# What needs to be done:
The entries that follow should be duplicated in full, without a single alteration.

(Records from a data source)
━━━━

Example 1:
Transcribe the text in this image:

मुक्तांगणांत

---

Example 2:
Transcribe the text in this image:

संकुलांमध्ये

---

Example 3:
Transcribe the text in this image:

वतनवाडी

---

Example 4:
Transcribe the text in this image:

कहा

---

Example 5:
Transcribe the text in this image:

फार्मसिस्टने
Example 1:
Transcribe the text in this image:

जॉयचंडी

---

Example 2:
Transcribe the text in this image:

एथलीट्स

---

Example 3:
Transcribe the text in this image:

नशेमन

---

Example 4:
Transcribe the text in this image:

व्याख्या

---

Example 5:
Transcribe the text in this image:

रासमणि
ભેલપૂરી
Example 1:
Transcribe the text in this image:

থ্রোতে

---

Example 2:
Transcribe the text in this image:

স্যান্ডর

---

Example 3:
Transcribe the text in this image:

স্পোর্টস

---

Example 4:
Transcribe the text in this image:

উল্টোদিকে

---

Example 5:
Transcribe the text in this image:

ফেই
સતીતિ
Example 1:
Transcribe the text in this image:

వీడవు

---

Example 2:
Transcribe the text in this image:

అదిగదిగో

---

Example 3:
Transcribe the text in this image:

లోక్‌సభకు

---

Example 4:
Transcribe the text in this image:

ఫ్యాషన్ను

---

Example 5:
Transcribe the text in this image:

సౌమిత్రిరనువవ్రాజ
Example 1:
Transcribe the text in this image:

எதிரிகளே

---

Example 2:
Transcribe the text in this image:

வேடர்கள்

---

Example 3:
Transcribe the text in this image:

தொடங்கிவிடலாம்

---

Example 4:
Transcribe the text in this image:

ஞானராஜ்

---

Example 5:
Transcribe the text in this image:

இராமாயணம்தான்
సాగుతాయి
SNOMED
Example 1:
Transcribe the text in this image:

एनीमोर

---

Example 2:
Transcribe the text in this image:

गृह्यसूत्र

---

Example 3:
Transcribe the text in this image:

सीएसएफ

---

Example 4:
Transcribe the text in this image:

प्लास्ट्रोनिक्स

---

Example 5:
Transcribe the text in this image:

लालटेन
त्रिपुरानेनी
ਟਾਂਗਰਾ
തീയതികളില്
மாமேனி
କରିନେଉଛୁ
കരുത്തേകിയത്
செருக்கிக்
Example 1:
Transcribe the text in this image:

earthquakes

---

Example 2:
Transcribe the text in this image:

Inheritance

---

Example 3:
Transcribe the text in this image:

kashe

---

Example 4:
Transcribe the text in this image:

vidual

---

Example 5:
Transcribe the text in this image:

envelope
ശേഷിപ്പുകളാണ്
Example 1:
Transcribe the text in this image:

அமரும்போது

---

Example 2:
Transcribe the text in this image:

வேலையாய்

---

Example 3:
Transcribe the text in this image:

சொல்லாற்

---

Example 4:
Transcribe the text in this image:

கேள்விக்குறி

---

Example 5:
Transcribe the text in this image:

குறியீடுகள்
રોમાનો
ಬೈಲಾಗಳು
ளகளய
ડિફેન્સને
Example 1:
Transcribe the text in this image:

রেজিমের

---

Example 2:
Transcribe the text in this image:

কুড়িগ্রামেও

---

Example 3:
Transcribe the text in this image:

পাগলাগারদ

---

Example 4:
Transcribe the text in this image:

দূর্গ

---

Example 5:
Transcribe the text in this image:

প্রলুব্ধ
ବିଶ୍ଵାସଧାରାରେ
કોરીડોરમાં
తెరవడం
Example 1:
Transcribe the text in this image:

━━━━

# Solved exercise:
Example 1:
Transcribe the text in this image:

मुक्तांगणांत

---

Example 2:
Transcribe the text in this image:

संकुलांमध्ये

---

Example 3:
Transcribe the text in this image:

वतनवाडी

---

Example 4:
Transcribe the text in this image:

कहा

---

Example 5:
Transcribe the text in this image:

फार्मसिस्टने
Example 1:
Transcribe the text in this image:

जॉयचंडी

---

Example 2:
Transcribe the text in this image:

एथलीट्स

---

Example 3:
Transcribe the text in this image:

नशेमन

---

Example 4:
Transcribe the text in this image:

व्याख्या

---

Example 5:
Transcribe the text in this image:

रासमणि
ભેલપૂરી
Example 1:
Transcribe the text in this image:

থ্রোতে

---

Example 2:
Transcribe the text in this image:

স্যান্ডর

---

Example 3:
Transcribe the text in this image:

স্পোর্টস

---

Example 4:
Transcribe the text in this image:

উল্টোদিকে

---

Example 5:
Transcribe the text in this image:

ফেই
સતીતિ
Example 1:
Transcribe the text in this image:

వీడవు

---

Example 2:
Transcribe the text in this image:

అదిగదిగో

---

Example 3:
Transcribe the text in this image:

లోక్‌సభకు

---

Example 4:
Transcribe the text in this image:

ఫ్యాషన్ను

---

Example 5:
Transcribe the text in this image:

సౌమిత్రిరనువవ్రాజ
Example 1:
Transcribe the text in this image:

எதிரிகளே

---

Example 2:
Transcribe the text in this image:

வேடர்கள்

---

Example 3:
Transcribe the text in this image:

தொடங்கிவிடலாம்

---

Example 4:
Transcribe the text in this image:

ஞானராஜ்

---

Example 5:
Transcribe the text in this image:

இராமாயணம்தான்
సాగుతాయి
SNOMED
Example 1:
Transcribe the text in this image:

एनीमोर

---

Example 2:
Transcribe the text in this image:

गृह्यसूत्र

---

Example 3:
Transcribe the text in this image:

सीएसएफ

---

Example 4:
Transcribe the text in this image:

प्लास्ट्रोनिक्स

---

Example 5:
Transcribe the text in this image:

लालटेन
त्रिपुरानेनी
ਟਾਂਗਰਾ
തീയതികളില്
மாமேனி
କରିନେଉଛୁ
കരുത്തേകിയത്
செருக்கிக்
Example 1:
Transcribe the text in this image:

earthquakes

---

Example 2:
Transcribe the text in this image:

Inheritance

---

Example 3:
Transcribe the text in this image:

kashe

---

Example 4:
Transcribe the text in this image:

vidual

---

Example 5:
Transcribe the text in this image:

envelope
ശേഷിപ്പുകളാണ്
Example 1:
Transcribe the text in this image:

அமரும்போது

---

Example 2:
Transcribe the text in this image:

வேலையாய்

---

Example 3:
Transcribe the text in this image:

சொல்லாற்

---

Example 4:
Transcribe the text in this image:

கேள்விக்குறி

---

Example 5:
Transcribe the text in this image:

குறியீடுகள்
રોમાનો
ಬೈಲಾಗಳು
ளகளய
ડિફેન્સને
Example 1:
Transcribe the text in this image:

রেজিমের

---

Example 2:
Transcribe the text in this image:

কুড়িগ্রামেও

---

Example 3:
Transcribe the text in this image:

পাগলাগারদ

---

Example 4:
Transcribe the text in this image:

দূর্গ

---

Example 5:
Transcribe the text in this image:

প্রলুব্ধ
ବିଶ୍ଵାସଧାରାରେ
કોરીડોરમાં
తెరవడం
Example 1:
Transcribe the text in this image:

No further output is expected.